|This is about the right age. (Cool shirt hunh?)|
So, the first thing my sister did after my parents weren't in the room was grab my watch and set it some random amount ahead (or way behind). "There!" She handed it back to me, quite pleased with herself. "That's Matthew time. You aren't allowed to calibrate it to real time, or anyone else's. Or explain what's going on for the duration of your entire visit." I soon learned that every one of her suitemates had their watch set to a different time and there was no wall clock.
For the three days that I was hanging out and staying in her dorm, I lived in an alternate time zone of my very own. It had its awkwardnesses, such as when my parents would say we'll meet you at six for dinner and I had to ask how long that was from now and then remember to meet them at 3:46a.m (maybe that little outer dial ring had its uses).

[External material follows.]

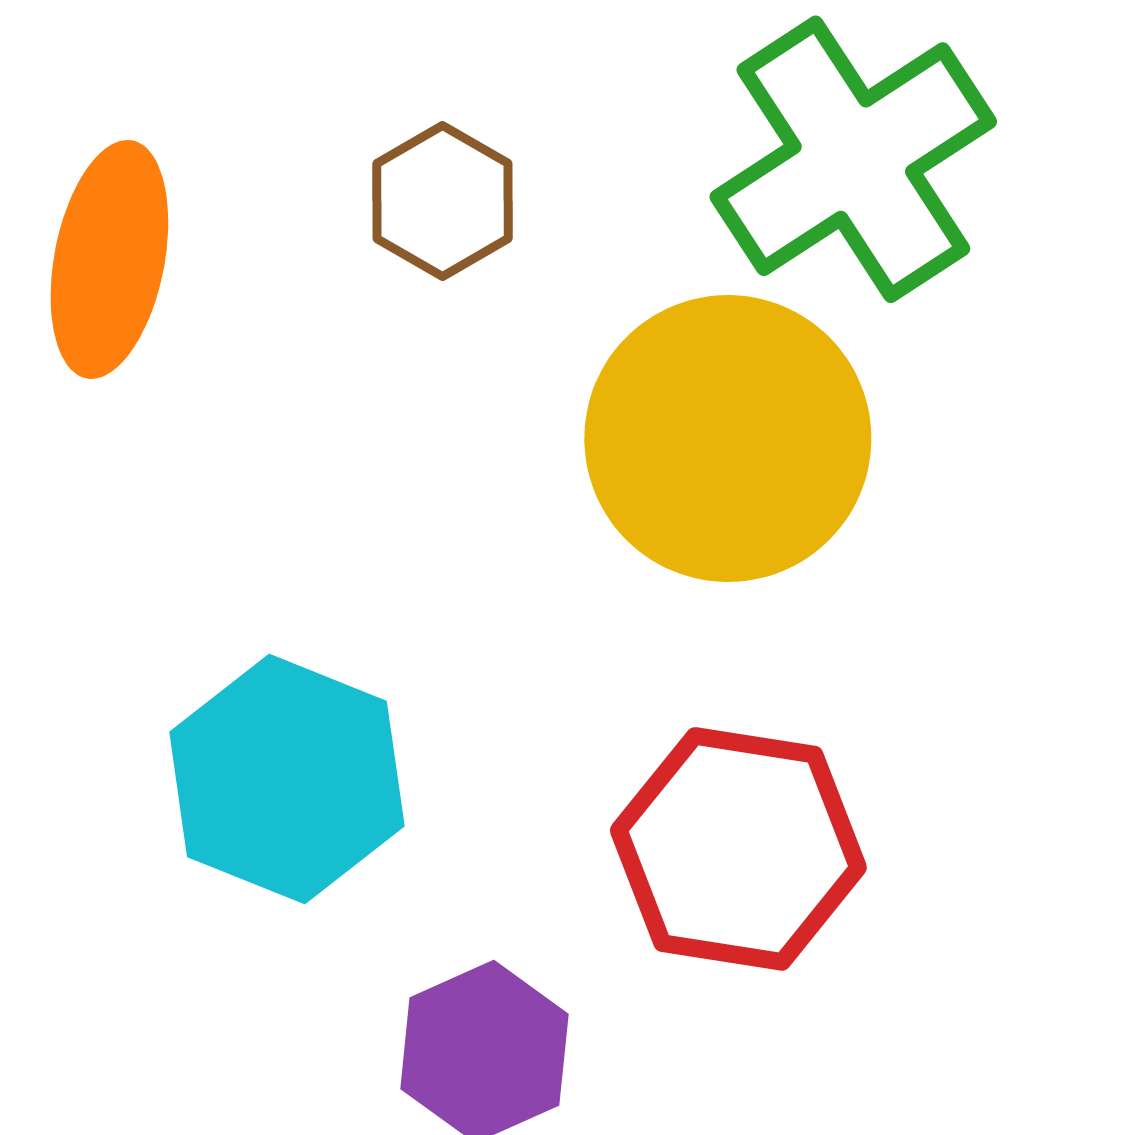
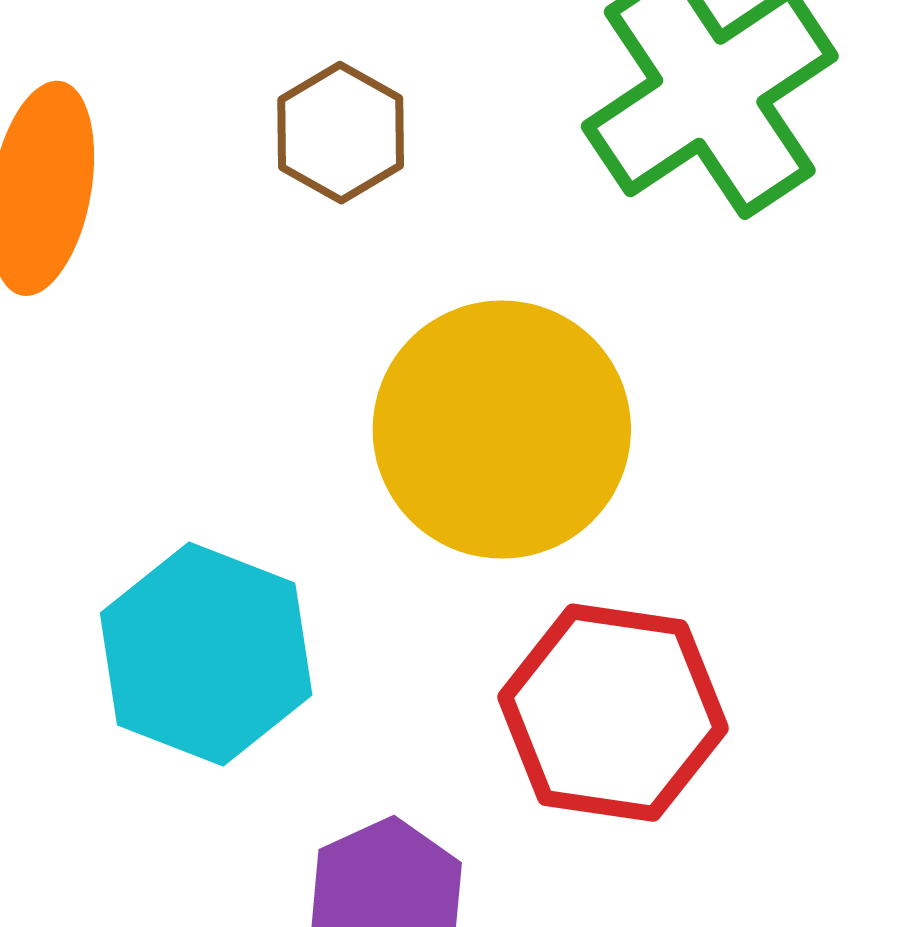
yellow circle: (728, 439) -> (502, 430), moved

But there was also a freedom gained, a freedom of knowing that I was living in my personal, private, time bubble that was my very own reality. Maybe that's when I became a fiction writer, even if I didn't start scribing stories until two decades later. (I actually kept the watch on Matthew Time for several days after I got home.)
But time has always challenged me in stories. I once redrafted a novel... well, let's just say, "way more than three times," (it's too embarrassing to say "9 times"). I was trying to get control of the complex timeline of the novel, four major characters and three minor ones each with a past and a present that deeply interrelated and... I tried and tried to weave the time strands together, without success. My final solution, write a prequel, which had to be exciting in its own right, then the story I'd set out to tell in its own time. I finally declared my "Nara" story complete and at long last (that time thing again) moved on.

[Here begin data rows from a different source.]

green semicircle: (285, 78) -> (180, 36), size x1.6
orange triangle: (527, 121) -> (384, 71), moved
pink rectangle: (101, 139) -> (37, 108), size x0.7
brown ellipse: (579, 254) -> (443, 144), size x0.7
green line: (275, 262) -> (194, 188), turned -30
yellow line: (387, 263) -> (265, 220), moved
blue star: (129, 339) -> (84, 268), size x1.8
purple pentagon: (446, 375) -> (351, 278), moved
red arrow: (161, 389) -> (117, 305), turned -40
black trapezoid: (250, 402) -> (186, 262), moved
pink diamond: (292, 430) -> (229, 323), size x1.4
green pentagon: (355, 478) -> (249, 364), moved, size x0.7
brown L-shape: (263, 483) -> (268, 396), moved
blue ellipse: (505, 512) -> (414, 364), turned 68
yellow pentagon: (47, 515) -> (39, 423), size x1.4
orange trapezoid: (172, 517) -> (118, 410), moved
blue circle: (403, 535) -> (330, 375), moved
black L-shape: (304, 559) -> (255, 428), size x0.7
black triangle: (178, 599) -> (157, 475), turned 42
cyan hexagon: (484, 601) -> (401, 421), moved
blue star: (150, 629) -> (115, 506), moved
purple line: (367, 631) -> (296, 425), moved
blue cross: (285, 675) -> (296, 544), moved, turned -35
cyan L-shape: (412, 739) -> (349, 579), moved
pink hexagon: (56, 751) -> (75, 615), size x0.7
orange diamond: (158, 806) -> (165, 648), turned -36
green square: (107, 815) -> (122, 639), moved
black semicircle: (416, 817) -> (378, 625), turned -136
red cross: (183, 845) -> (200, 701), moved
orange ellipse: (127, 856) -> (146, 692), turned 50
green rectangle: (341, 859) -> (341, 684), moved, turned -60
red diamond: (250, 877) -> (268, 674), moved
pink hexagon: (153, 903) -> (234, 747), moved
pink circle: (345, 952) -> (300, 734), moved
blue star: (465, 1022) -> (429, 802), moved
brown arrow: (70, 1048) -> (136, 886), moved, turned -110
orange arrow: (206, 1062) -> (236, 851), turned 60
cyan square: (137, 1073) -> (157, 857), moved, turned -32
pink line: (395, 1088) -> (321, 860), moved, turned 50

Then, just recently, I hit a major problem: my latest novel opened in the past. Much to my surprise. Honestly! It works like that sometimes. I sit down. I have a title (usually) and a character and maybe a scene, maybe not, and I just start writing. This one started 25 years in the past and my first reaction was to groan in pain. "Not again. Please, save me, not again." But Secret Service agent Frank Adams, the head of the Presidential Protection Detail in four consecutive novels in my Night Stalkers series, declared in no uncertain terms that his story started in the past.
There were many surprises for me. First, he was right, that is when his story began. (Characters have a nasty habit of being right about themselves, I find that rather irritating at times.) Second, rather than fighting and struggling with time as I had in that past novel (and when my sister had first changed my watch) I slid into it smooth and easy and had a great time writing the book.
Frank's Independence Day. A Night Stalkers July 4th romance is now available. I don't know the last time I had so much fun writing... wait, I do... it was on the prior book. What can I say, I love doing what I do. I'm sure proud of what I've written.
Hope you're immensely proud of something you did recently, it's a feeling that I'd wish on anybody.